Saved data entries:
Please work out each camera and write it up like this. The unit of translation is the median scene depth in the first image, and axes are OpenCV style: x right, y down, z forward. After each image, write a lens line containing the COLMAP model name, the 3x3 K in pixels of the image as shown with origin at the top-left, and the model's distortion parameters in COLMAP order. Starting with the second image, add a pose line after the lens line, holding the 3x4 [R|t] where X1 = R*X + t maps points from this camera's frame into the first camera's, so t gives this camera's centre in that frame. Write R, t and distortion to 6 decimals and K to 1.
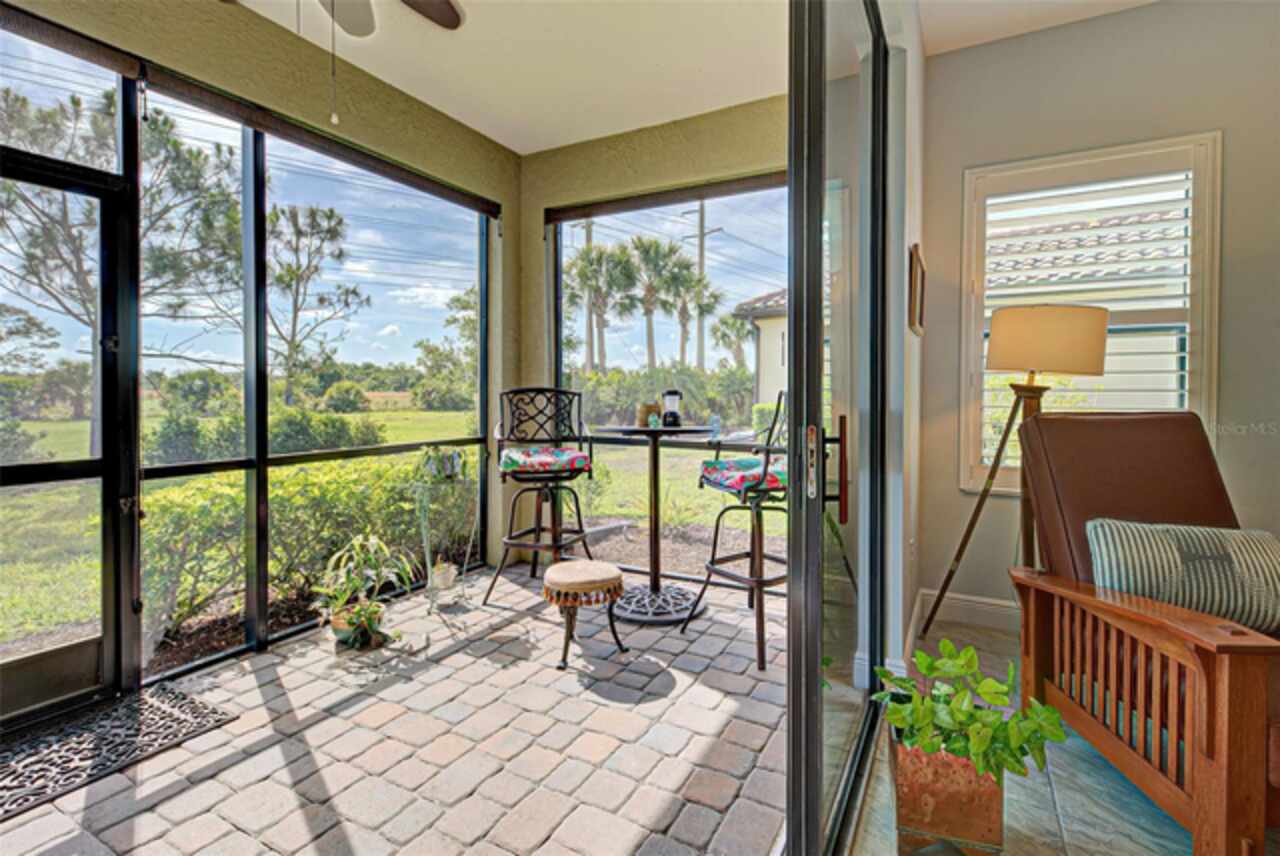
lens RADIAL K [[591.2, 0, 642.6], [0, 591.2, 402.5], [0, 0, 1]] dist [0.036619, -0.011838]
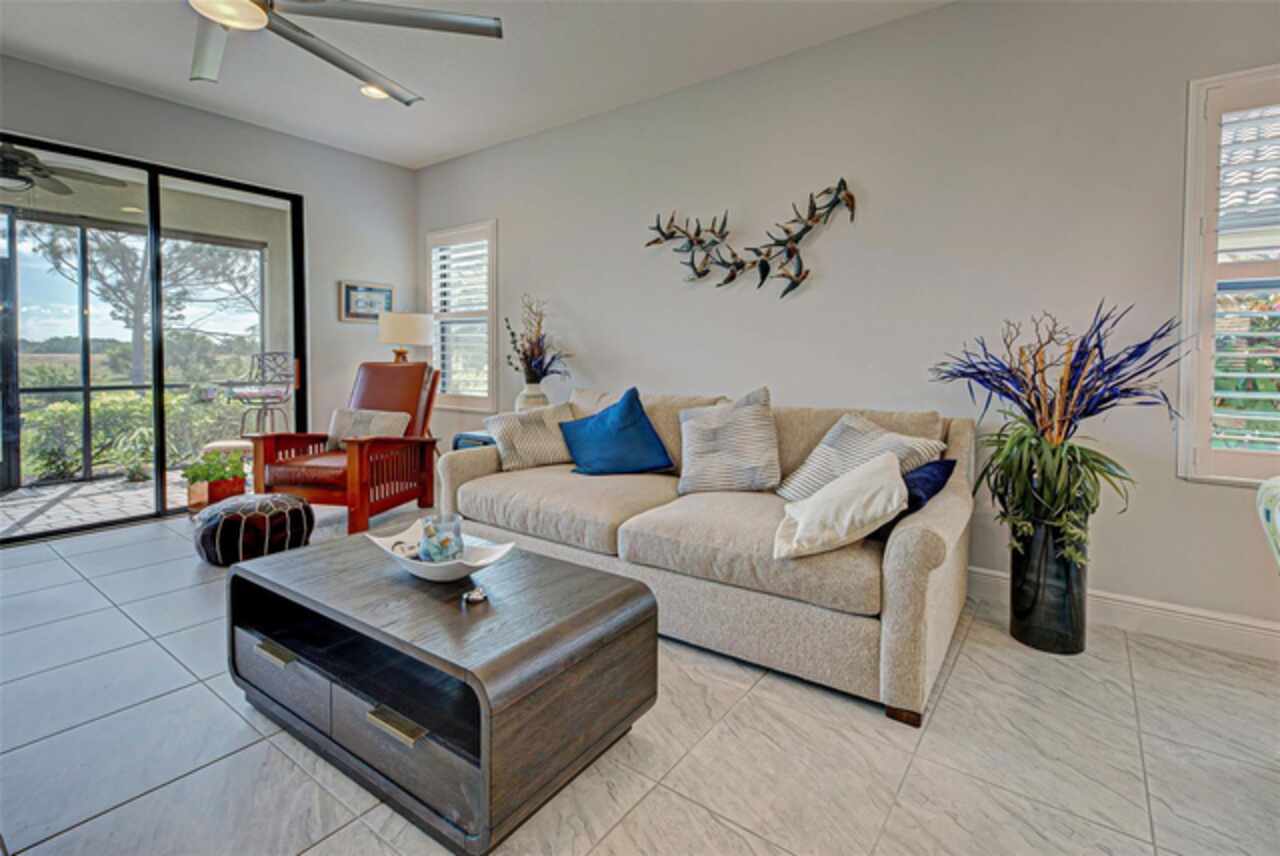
lens RADIAL K [[613.1, 0, 637.5], [0, 613.1, 370.2], [0, 0, 1]] dist [0.002382, 0.000678]
pose [[0.989630, 0.003001, -0.143611, 1.243551], [-0.002780, 0.999995, 0.001738, 0.022814], [0.143615, -0.001320, 0.989633, -0.652146]]
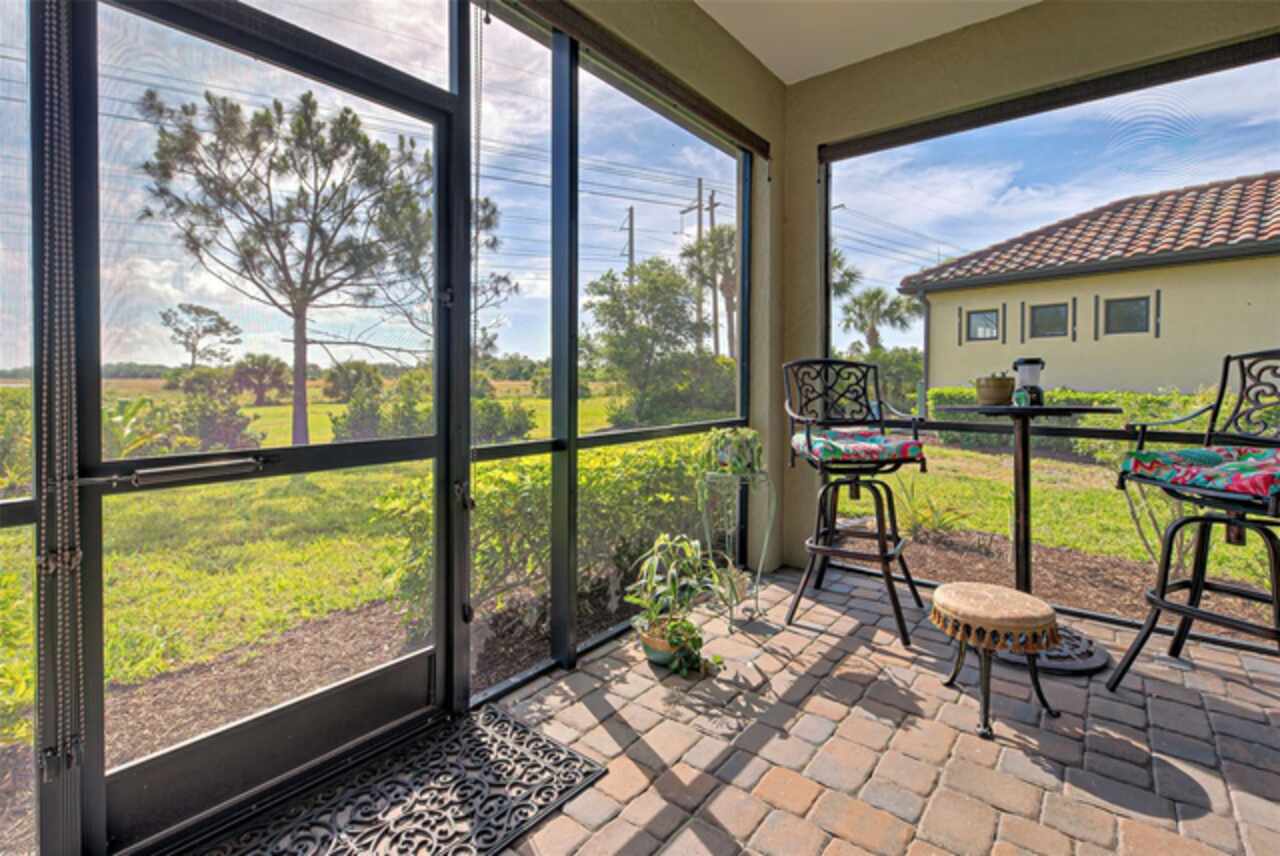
lens RADIAL K [[596.4, 0, 642.2], [0, 596.4, 387.9], [0, 0, 1]] dist [0.018040, 0.000153]
pose [[0.984708, -0.003002, -0.174189, -0.326758], [0.002186, 0.999986, -0.004877, 0.022010], [0.174201, 0.004422, 0.984700, 0.163122]]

*Task item:*
Arrange all the items above as a two-column CSV with the headers "prompt" and "reply", giving one row per item with its text and its answer, each in a single quoted field and with line breaks replaced by spaces. Leave the pictures out.

*Exercise output:*
prompt,reply
"Please work out each camera and write it up like this. The unit of translation is the median scene depth in the first image, and axes are OpenCV style: x right, y down, z forward. After each image, write a lens line containing the COLMAP model name, the 3x3 K in pixels of the image as shown with origin at the top-left, and the model's distortion parameters in COLMAP order. Starting with the second image, add a pose line after the lens line, holding the 3x4 [R|t] where X1 = R*X + t maps points from this camera's frame into the first camera's, so t gives this camera's centre in that frame. Write R, t and distortion to 6 decimals and K to 1.","lens RADIAL K [[591.2, 0, 642.6], [0, 591.2, 402.5], [0, 0, 1]] dist [0.036619, -0.011838] lens RADIAL K [[613.1, 0, 637.5], [0, 613.1, 370.2], [0, 0, 1]] dist [0.002382, 0.000678] pose [[0.989630, 0.003001, -0.143611, 1.243551], [-0.002780, 0.999995, 0.001738, 0.022814], [0.143615, -0.001320, 0.989633, -0.652146]] lens RADIAL K [[596.4, 0, 642.2], [0, 596.4, 387.9], [0, 0, 1]] dist [0.018040, 0.000153] pose [[0.984708, -0.003002, -0.174189, -0.326758], [0.002186, 0.999986, -0.004877, 0.022010], [0.174201, 0.004422, 0.984700, 0.163122]]"